(31)全滅(五日目)
翌朝。レナードは宿の一階で軽めの朝食を取っていた。リチャードが宿に入ってきてレナードの側に来る。
「昨日あれからアクアはどうしていた」
「あれから男をナンパして、その男の部屋に行ったようです」
レナードは呆れる。
「あれだけ○○しておいて、まだ足りないのか。ひどい淫乱女もいたものだ」
「結局アクアは私たちに気がついていたのでしょうか」
リチャードの問いにレナードは考えながら答えた。
「はっきり言えば、わからなかった。今もアクアを見張っているのだろうな。朝になっても出てこなかった場合は乗り込む必要があるかもしれない」
実際、アクアの様子からは何も読み取れなかった。ただ○○したいという意志しか見えなかった。あれが演技だったとはとても思えない。そこにユージーンがやってきた。
「出発の準備はできています」
「よし、すぐに鉱山跡に向かえ。待ち伏せする」
「近衛騎士の配置はどうしますか」
今回のアクア捕獲隊は近衛魔術師三十人と近衛騎士十人という編成である。中心は近衛魔術師であり、近衛騎士は近衛魔術師のサポートとなる。
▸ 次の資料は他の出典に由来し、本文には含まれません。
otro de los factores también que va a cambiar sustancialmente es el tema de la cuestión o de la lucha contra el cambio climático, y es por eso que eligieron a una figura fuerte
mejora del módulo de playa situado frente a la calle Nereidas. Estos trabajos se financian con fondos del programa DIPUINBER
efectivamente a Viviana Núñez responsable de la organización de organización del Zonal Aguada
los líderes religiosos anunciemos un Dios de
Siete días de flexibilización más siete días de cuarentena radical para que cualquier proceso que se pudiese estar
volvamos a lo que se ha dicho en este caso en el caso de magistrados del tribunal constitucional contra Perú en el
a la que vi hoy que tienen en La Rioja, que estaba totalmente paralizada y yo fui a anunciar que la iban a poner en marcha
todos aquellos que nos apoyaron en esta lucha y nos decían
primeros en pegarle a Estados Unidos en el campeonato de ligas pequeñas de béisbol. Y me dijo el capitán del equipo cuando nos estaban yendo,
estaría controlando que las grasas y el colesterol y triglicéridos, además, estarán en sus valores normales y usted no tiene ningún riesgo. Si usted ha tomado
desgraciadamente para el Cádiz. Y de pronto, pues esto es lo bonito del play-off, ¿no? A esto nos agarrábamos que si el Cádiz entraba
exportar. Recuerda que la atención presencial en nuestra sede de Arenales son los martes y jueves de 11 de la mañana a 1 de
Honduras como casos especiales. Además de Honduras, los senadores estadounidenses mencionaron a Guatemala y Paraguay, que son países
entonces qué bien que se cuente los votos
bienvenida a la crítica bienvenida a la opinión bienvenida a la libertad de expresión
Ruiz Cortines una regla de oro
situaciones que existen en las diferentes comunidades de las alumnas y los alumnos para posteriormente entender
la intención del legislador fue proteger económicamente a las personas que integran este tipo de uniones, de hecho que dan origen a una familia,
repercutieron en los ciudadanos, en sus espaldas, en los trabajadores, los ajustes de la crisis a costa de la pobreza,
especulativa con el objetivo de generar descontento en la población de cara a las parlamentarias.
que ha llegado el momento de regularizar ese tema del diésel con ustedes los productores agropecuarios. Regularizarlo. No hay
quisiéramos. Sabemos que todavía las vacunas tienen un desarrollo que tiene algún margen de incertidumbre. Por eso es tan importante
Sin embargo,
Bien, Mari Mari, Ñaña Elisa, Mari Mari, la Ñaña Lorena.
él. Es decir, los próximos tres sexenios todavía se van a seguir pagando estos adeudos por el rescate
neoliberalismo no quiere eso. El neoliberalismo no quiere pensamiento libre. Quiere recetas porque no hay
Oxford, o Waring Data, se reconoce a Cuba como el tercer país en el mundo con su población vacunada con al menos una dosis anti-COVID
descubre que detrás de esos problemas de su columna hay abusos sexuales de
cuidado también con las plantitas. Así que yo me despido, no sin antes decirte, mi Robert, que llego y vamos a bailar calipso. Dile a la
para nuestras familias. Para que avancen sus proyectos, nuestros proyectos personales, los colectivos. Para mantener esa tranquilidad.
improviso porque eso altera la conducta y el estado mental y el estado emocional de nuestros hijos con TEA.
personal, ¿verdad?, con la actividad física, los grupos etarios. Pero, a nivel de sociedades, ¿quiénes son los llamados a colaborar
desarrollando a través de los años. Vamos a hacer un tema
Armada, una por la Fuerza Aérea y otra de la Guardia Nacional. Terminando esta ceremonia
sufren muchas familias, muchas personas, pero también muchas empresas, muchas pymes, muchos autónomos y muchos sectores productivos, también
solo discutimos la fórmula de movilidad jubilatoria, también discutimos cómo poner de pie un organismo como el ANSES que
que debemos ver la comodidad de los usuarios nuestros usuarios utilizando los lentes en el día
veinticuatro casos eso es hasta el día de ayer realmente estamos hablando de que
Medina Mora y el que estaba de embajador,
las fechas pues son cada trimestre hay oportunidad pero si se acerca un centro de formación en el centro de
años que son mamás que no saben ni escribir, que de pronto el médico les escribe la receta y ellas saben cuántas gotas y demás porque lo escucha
「もともと近衛騎士は近衛魔術師を直接攻撃から守るための護衛だ。均等に配置しろ。二人は荷物番だな。くれぐれもアクアに見つからないように」
「わかりました」
すぐにユージーンはいなくなる。
しばらくするとハーマンが入ってきた。そしてレナードとリチャードに小声で伝えた。
「アクアが家を出て冒険者の宿に向かいました」
レナードは安心する。
「そうか。杞憂だったな。これで鉱山跡に向かってくれれば後は作戦通りだ。戻って見張りを続けてくれ」
ハーマンは宿を出て行った。
※※
「さーって、そろそろ行くか」
アクアは起きて大きな伸びをする。そしてまだ寝ている男の頭を叩いた。
「おい、昨日言ったこと。忘れていないだろうな」
栗色の髪の男はなんとか目を覚まして体を起こした。ついさっきまで起きていたので体がだるい。
「覚えているよ。でも、何でそんなに元気なのさ。アクアも寝てないだろ」
アクアとログのいる場所はアクアの宿だった。しかしアクアがここに帰ってきたのは朝方である。ログは宿屋で部屋の鍵を渡されたので、期待して待っていたが、アクアはなかなか帰ってこなかった。諦めてふて寝していた時に帰ってきたアクアに襲われたのである。そこから体力の限界まで相手をさせられて、うとうとしていたらまた起こされた。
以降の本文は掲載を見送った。